Jacobs also referred to Katz’s work on behalf of a woman accusing Jewish philanthropist Michael Steinhardt of sexual harassment. The megadonor and co-founder of Birthright Israel was accused earlier this year by seven women of propositioning them and making inappropriate remarks in professional settings. (Steinhardt, 78, has admitted to “boorish, disrespectful and just plain dumb” behavior, but he denies harassment.)

Katz represented Sheila Katz (no relation) in her complaint about Steinhardt relating to her work at Hillel International. A Hillel investigation into the allegations concluded that Steinhardt had harassed Sheila Katz and another woman.

As part of the investigation, Hillel decided not to accept a $50,000 donation from Steinhardt and removed his name from its board of governors. Sheila Katz has called on the Jewish community to take seriously such complaints as they happen.

The attorney echoed her client’s demand.

“It is important for the Jewish community to have a reckoning like every other community,” she said, “to ask the question of why he was permitted to behave like this and why did individuals who know better enable the behavior or excuse the behavior.”

Katz, who grew up in a Reform Jewish family in Woodmere, on New York’s Long Island, credits Judaism with her passion for helping people who have been victimized.
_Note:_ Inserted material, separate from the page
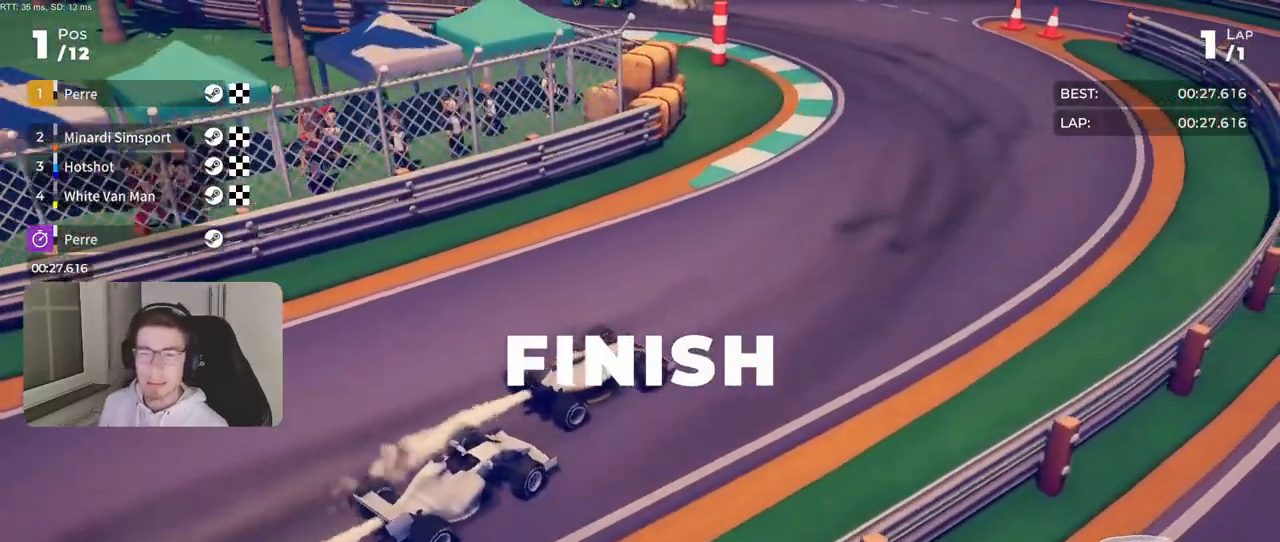
{"buttons": [], "left_stick": "center", "right_stick": "center", "events": []}
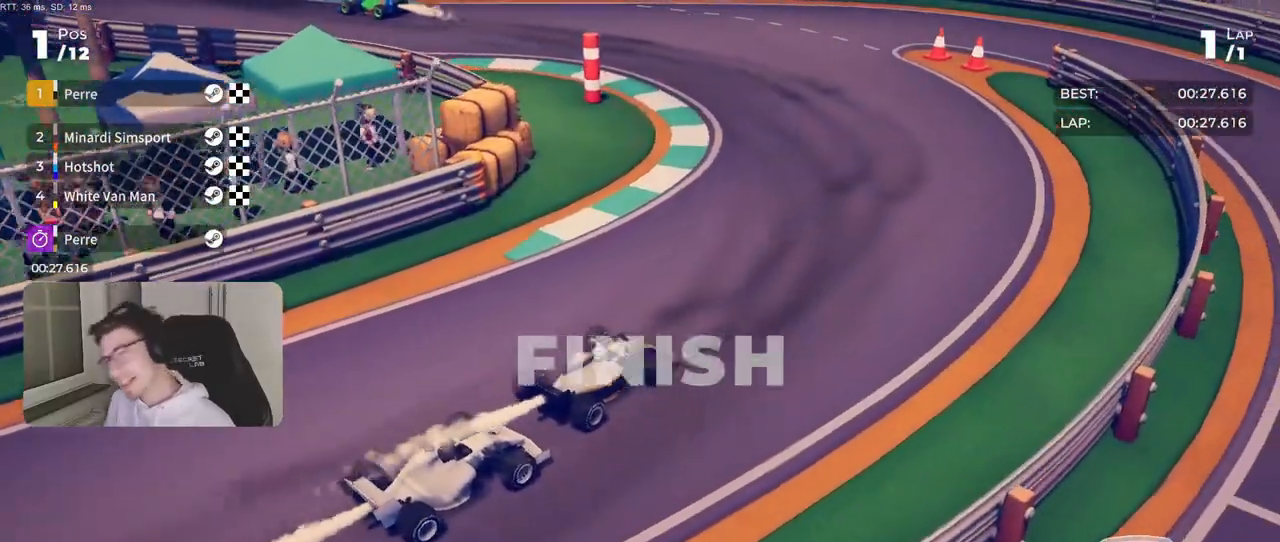
{"buttons": [], "left_stick": "center", "right_stick": "center", "events": []}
“It’s hard to describe this in any other way,” she said, “but those were values as a Jew that I was raised with, that we were strangers in a strange land, and we protect the strangers, and that has always been the guiding principle for me.”
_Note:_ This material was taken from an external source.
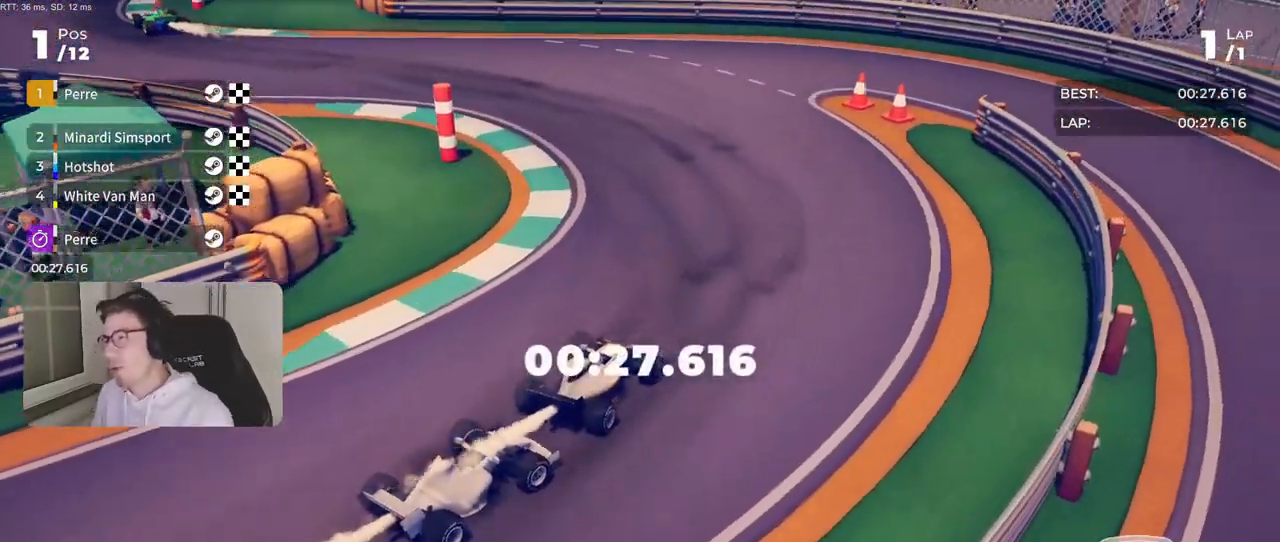
{"buttons": [], "left_stick": "center", "right_stick": "center", "events": []}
That attitude has made Katz respected — and feared. The Washington Post has described her as “the feared attorney of the #MeToo moment.” In 2007, she was named one of the country’s “Top 10 Plaintiffs’ Attorneys to Fear the Most” by Human Resource Executive Magazine.

“I think it means that when we show up in cases, corporations know that we’ve vetted the cases carefully, the cases are strong, and we’re going to fight like hell for our clients,” she said.

As Katz gained prominence representing Blasey Ford, she faced scrutiny from the right, which accused her of being a Democratic operative. And for the first time in her 35 years of being a lawyer, she faced anti-Semitic death threats. They forced Katz to have security at her home and office.

“All the threats began with ‘you’re a Jew,’” she said.

Her face appeared on anti-Semitic fliers on a number of college campuses blaming Jews for the allegations against Kavanaugh — he also denies them. Also, Katz says the FBI told her that her photo was among a number of images that appeared on the van of the man who sent explosive devices to CNN, Barack Obama, Hillary Clinton, George Soros and others.

The experience was “horrible and scary,” Katz said, as was the thought that “anti-Semitism is such a powerful force in the country right now, and I’m in the scope.”

Outside of work, Katz enjoys hiking. She lives on a farm in Barnesville, Maryland, with her wife and 17-year-old son, whose hobby of raising chickens recently caught the attention of Martha Stewart.

Katz also has a home in Takoma Park, Maryland, and belongs to Am Kolel, a Jewish Renewal community in Beallsville. She also attends synagogues in Washington, D.C., including the Orthodox Adas Israel and the nondenominational Sixth & I.

Despite recent progress, Katz says there is plenty of work to be done in terms of fighting sexual harassment and assault. She sees a tension between the increased willingness of the public to take seriously allegations and the policies of the Trump administration to curtail women’s and reproductive rights.

“Both things are going on at once,” she said, “and it will be nice when those things converge, when we actually have an administration that cares about and is receptive to these issues and a society that is looking.”